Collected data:
-- -- --

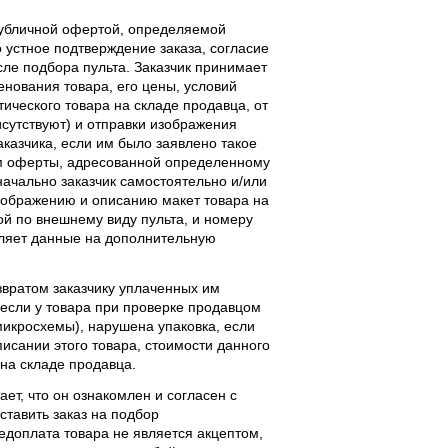
публичной офертой, определяемой
 устное подтверждение заказа, согласие
ле подбора пульта. Заказчик принимает
енования товара, его цены, условий
тического товара на складе продавца, от
исутствуют) и отправки изображения
аказчика, если им было заявлено такое
м оферты, адресованной определенному
начально заказчик самостоятельно и/или
ображению и описанию макет товара на
ой по внешнему виду пульта, и номеру
вляет данные на дополнительную
звратом заказчику уплаченных им
, если у товара при проверке продавцом
 микросхемы), нарушена упаковка, если
исании этого товара, стоимости данного
 на складе продавца.
ает, что он ознакомлен и согласен с
ставить заказ на подбор
едоплата товара не является акцептом,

-- -- --

An exact printout of the entries is wanted, covering the first line through the line holding "на складе продавца.", with pictures kept out of it.

публичной офертой, определяемой
 устное подтверждение заказа, согласие
ле подбора пульта. Заказчик принимает
енования товара, его цены, условий
тического товара на складе продавца, от
исутствуют) и отправки изображения
аказчика, если им было заявлено такое
м оферты, адресованной определенному
начально заказчик самостоятельно и/или
ображению и описанию макет товара на
ой по внешнему виду пульта, и номеру
вляет данные на дополнительную
звратом заказчику уплаченных им
, если у товара при проверке продавцом
 микросхемы), нарушена упаковка, если
исании этого товара, стоимости данного
 на складе продавца.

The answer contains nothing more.